Il “risorgimento” fu opera di un’infima minoranza liberale (l’1-2% della popolazione con diritto di voto) e di affiliati a società segrete e sétte d’ispirazione massonica (Carboneria, Giovine Italia, Esperia, Legione Italica ecc.). Un pugno di settari impose con la violenza la camicia di forza anticlericale e unitarista al restante 98% della popolazione cattolica italiana. Ricorse perfino a plebisciti-truffa per legittimarsi: voto palese; urne separate e schede di diverso colore per il sì e il no; voto plurimo concesso ai risorgimentalisti (esclusi invece dal suffragio i legittimisti); nessun controllo sugli aventi diritto; schede per il sì distribuite in numero doppio di quelle per il no; propaganda annessionista sfacciata persino nei seggi (vietata invece ai contrari); minacce di morte ai legittimisti e di licenziamento ai dipendenti contrari alla falsa unità; brogli nello spoglio dei voti, quando si rendessero necessari. Ecco spiegate le percentuali bulgare pro annessione, fra il 97,43% della Toscana e il 99,98% di Veneto, Mantova e Udine. Tutti i legittimisti (pro-Impero, borbonici ecc.) portavano invece indosso la coccarda candida.

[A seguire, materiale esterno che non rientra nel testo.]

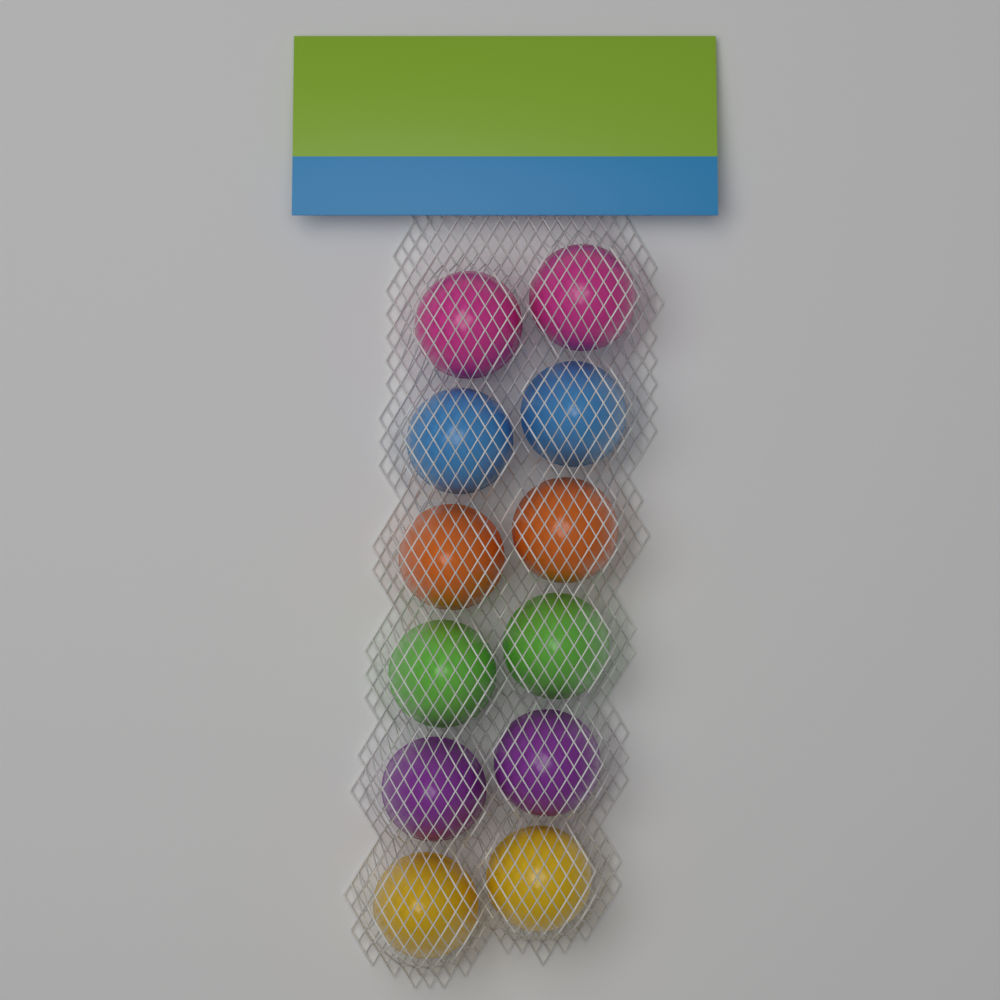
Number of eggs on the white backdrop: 12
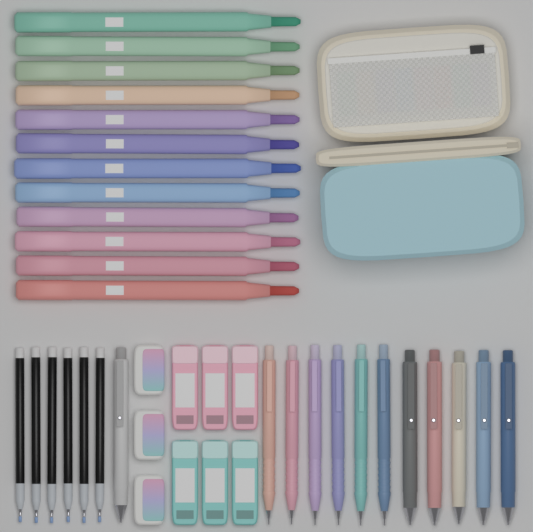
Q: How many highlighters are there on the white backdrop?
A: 12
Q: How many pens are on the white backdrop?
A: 6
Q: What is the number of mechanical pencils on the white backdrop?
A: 6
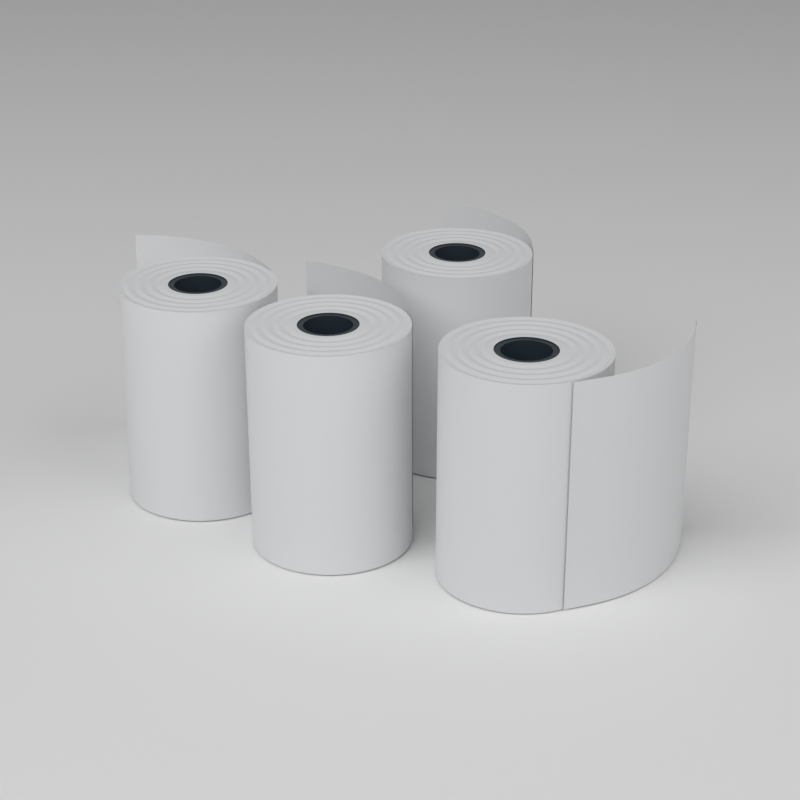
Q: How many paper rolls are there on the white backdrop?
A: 4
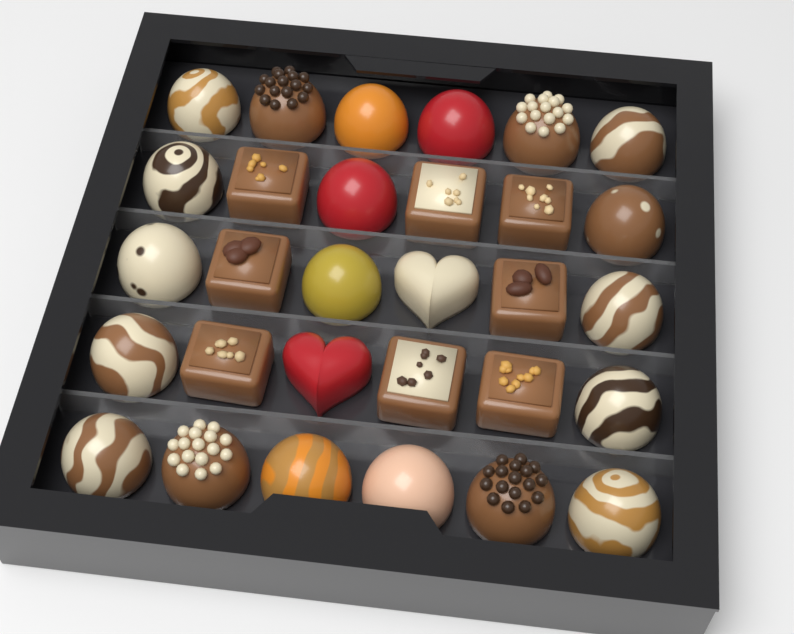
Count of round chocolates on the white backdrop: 20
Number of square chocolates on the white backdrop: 8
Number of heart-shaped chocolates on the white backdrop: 2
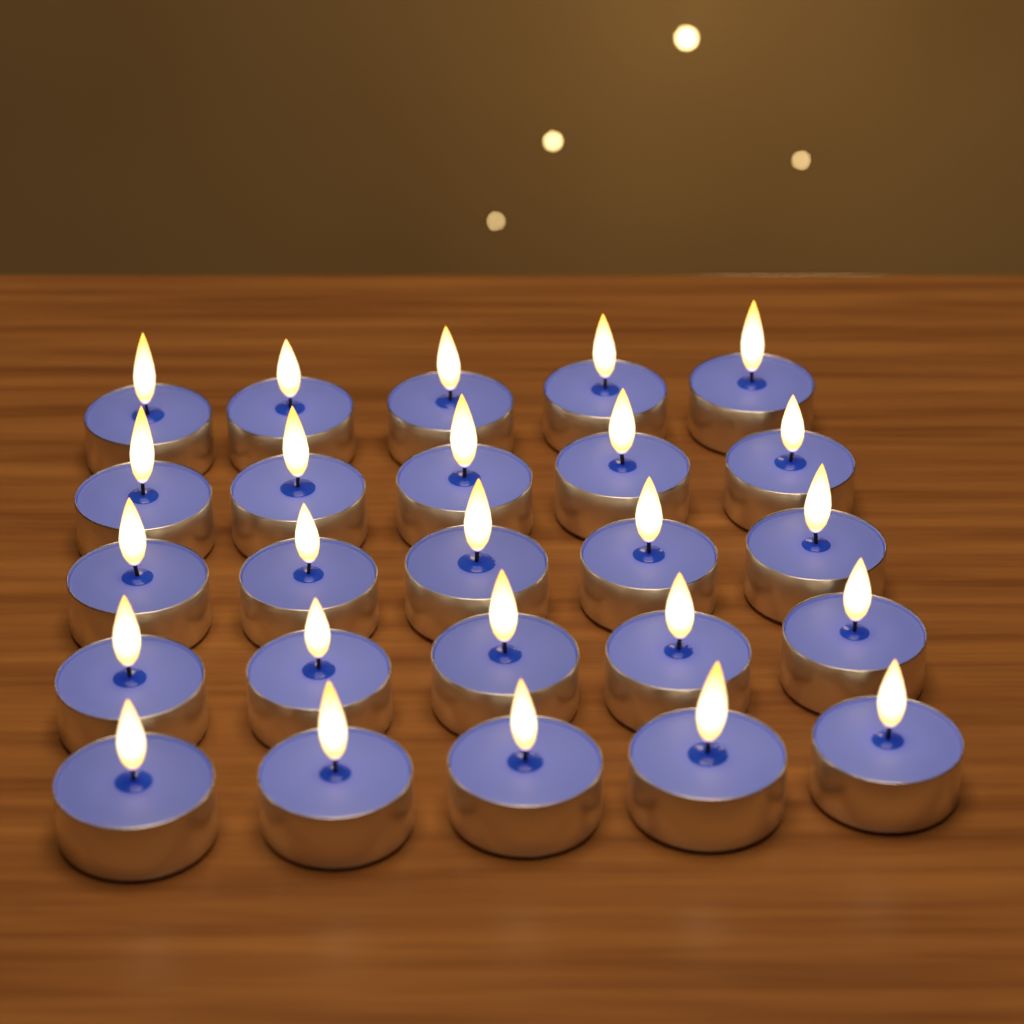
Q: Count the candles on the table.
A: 25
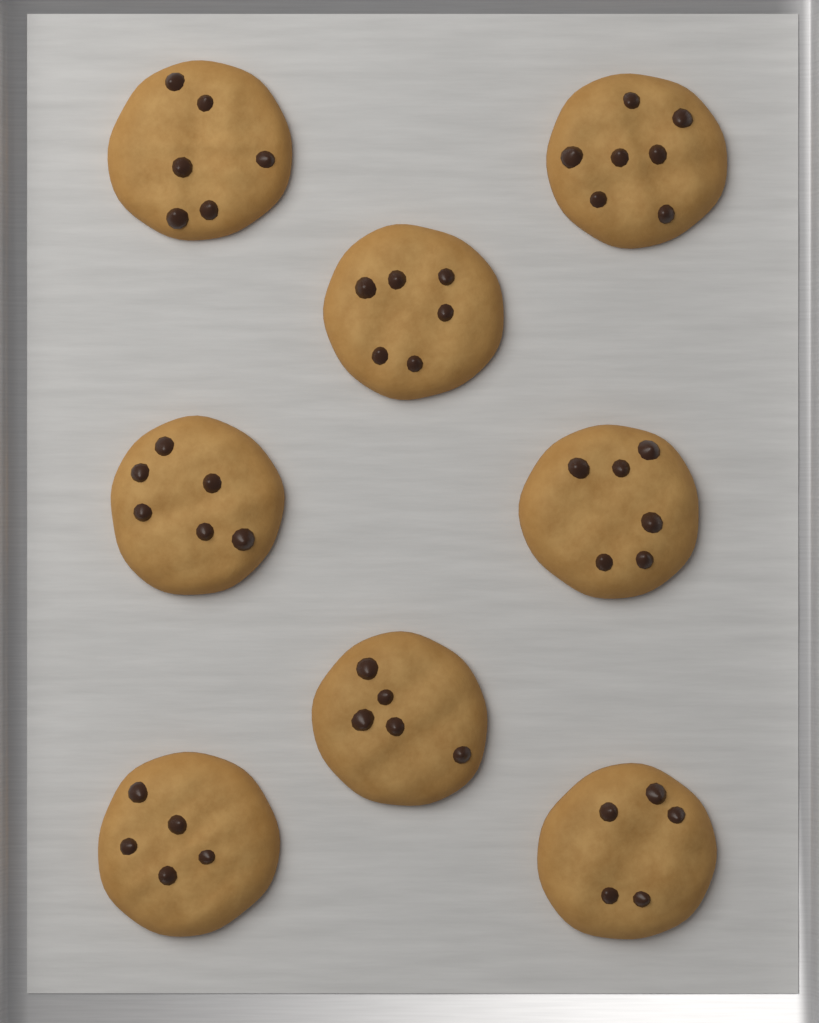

Già nel 1866 i Savoia avevano più che raddoppiato la pressione fiscale sui popoli d’Italia; aggiunto la tassa sul macinato, che colpiva soprattutto i poveri, estesa a tutte le granaglie e persino alle castagne; la tassa sulle finestre; la gabella sulla macellazione del maiale e quella su chi comprava un litro di vino per volta. Comincia il fisco occhiuto e vessatorio dell’italietta di oggi, che preleva anche più della metà del reddito, per mantenere un’immensa, costosissima burocrazia (3.650.000 dipendenti pubblici, e col parastato molti di più) inefficiente e dannosa. Insomma, dal liberalismo di Cavour al socialismo fiscale, il passo è assai breve.

 
Il plebiscito a Napoli (21 ottobre 1860) con le due urne ben separate del e del no, per intimidire i contrari all’annessione.